Thanks. That was the detail I was trying to figure out. Ie. why might something
want to skip swap entries. I will spend some more time looking to be sure
though.
> However after that we've got all kinds of swap entries introduced, and as you
> spotted at least the migration entry should be able to exist to some file
> backed memory type (shmem).
>
> >
> > > - The wording "skip swap entries" is confusing, because we're not skipping all
> > > swap entries - we handle device private/exclusive pages before that.
> > >
> > > - The skip behavior is enabled as long as zap_details pointer passed over.
> > > It's very hard to figure that out for a new zap caller because it's unclear
> > > why we should skip swap entries when we have zap_details specified.
> > >
> > > - With modern systems, especially performance critical use cases, swap
> > > entries should be rare, so I doubt the usefulness of this optimization
> > > since it should be on a slow path anyway.
> > >
> > > - It is not aligned with what we do with huge pmd swap entries, where in
> > > zap_huge_pmd() we'll do the accounting unconditionally.
> > >
> > > This patch drops that trick, so we handle swap ptes coherently. Meanwhile we
> > > should do the same mapping check upon migration entries too.
> >
> > I agree, and I'm not convinced the current handling is very good - if we
> > skip zapping a migration entry then the page mapping might get restored when
> > the migration entry is removed.
> >
> > In practice I don't think that is a problem as the migration entry target page
> > will be locked, and if I'm understanding things correctly callers of
> > unmap_mapping_*() need to have the page(s) locked anyway if they want to be
> > sure the page is unmapped. But it seems removing the migration entries better
> > matches the intent and I can't think of a reason why they should be skipped.
>
> Exactly, that's what I see this too.
>
> I used to think there is a bug for shmem migration (if you still remember I
> mentioned it in some of my previous patchset cover letters), but then I found
> migration requires page lock then it's probably not a real bug at all.
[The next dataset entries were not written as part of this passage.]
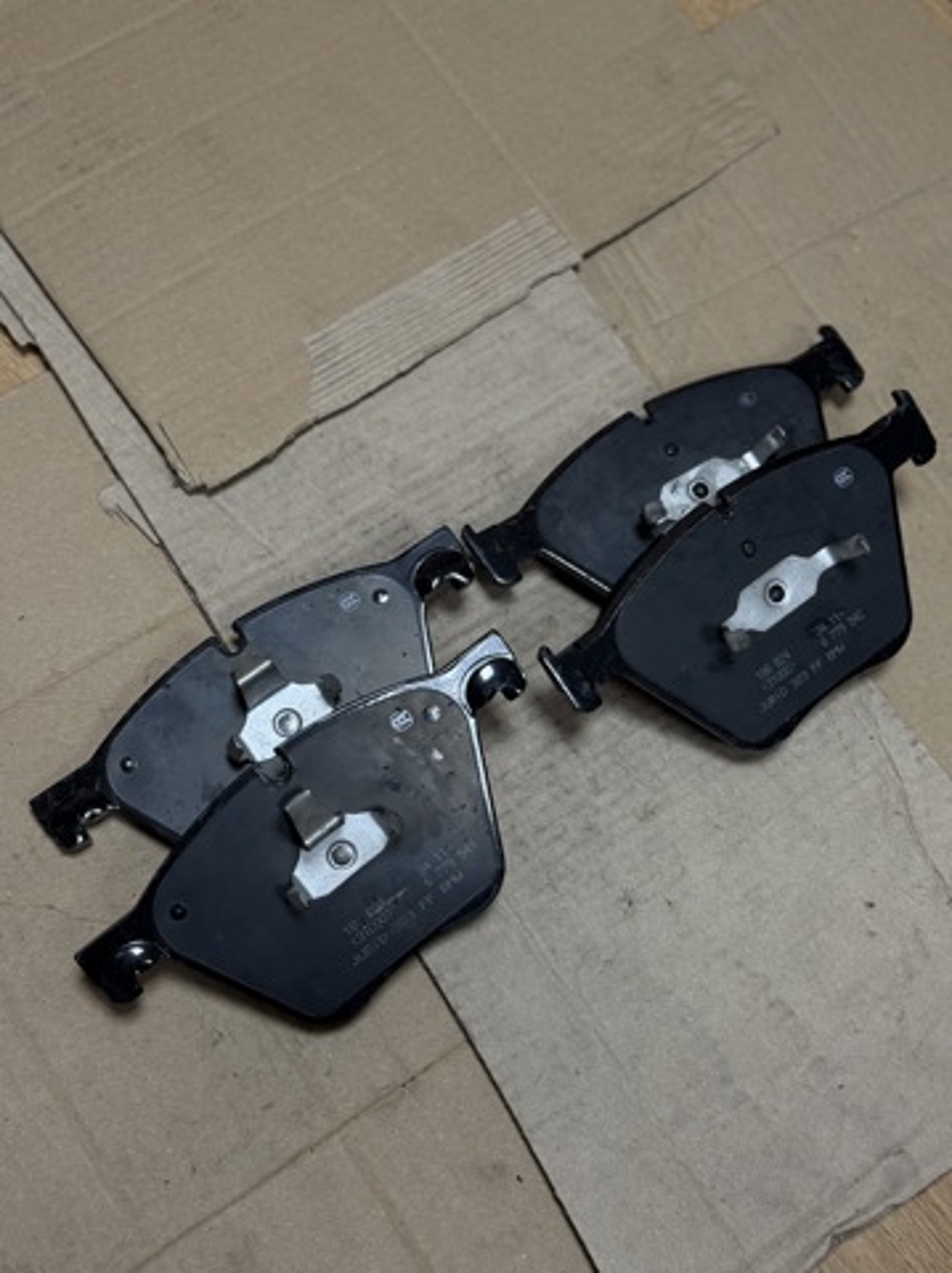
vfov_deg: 39.7
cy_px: 636
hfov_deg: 30.2
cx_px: 476
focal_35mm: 48
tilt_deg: -70.5
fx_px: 1763
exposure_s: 1/50
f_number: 1.78
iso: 80
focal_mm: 6.76
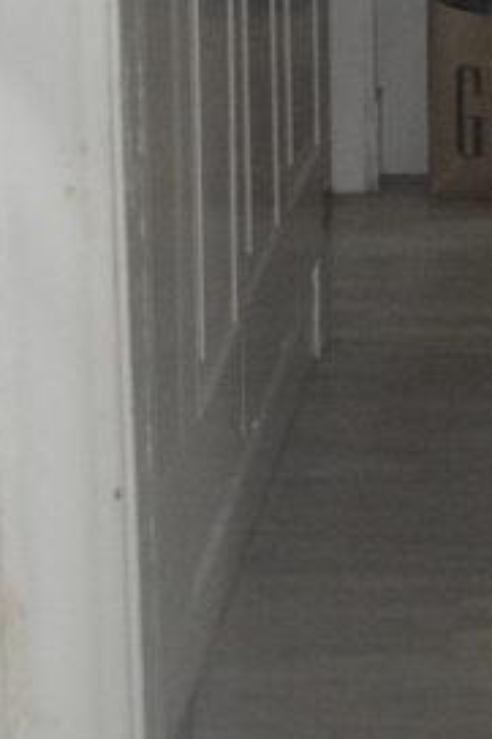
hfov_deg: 8.6
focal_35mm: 155
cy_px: -299
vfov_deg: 12.7
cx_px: 748
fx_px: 3181
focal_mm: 26
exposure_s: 1/60
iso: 3200
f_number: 4.2
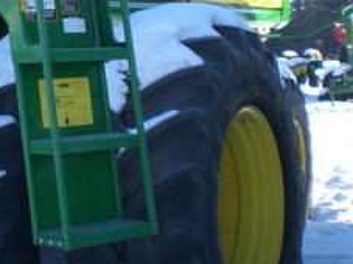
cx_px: -44
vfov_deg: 15.9
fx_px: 927
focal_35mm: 91
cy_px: -8
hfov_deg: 20.5
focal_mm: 6.3
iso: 50
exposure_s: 1/320
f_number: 3.1
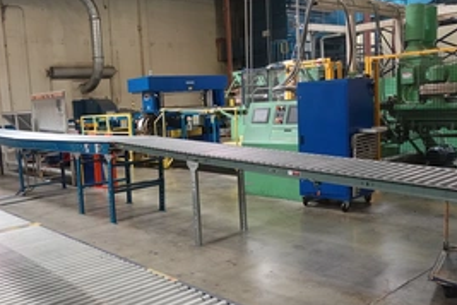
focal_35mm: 36
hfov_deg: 52.7
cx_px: 176
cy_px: 157
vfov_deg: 36.9
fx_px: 457
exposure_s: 1/250
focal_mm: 8.8
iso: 1600
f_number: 1.8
However
> that's never a convincing reason to ignore swap entries.
Right, it also took me a while to convince myself there wasn't a bug there so
if for some reason this patch doesn't end up going in I think we should still
treat migration entries the same way as device-private entries.
> I wanted to "ignore" this problem by the "adding a flag to skip swap entry"
> patch, but as you saw it was very not welcomed anyway, so I have no choice to
> try find the fundamental reason for skipping swap entries. When I figured I
> cannot really find any good reason and skipping seems to be even buggy, hence
> this patch. If this is the right way, the zap pte path can be simplified quite
> a lot after patch 2 of this series.
Yep, I think it's definitely worth trying to figure out. And if it turns out
there is some good reason for skipping we better make sure to document it in a
comment somewhere so none of this good research is lost. However I haven't yet
come up with a reason why they need to be skipped either.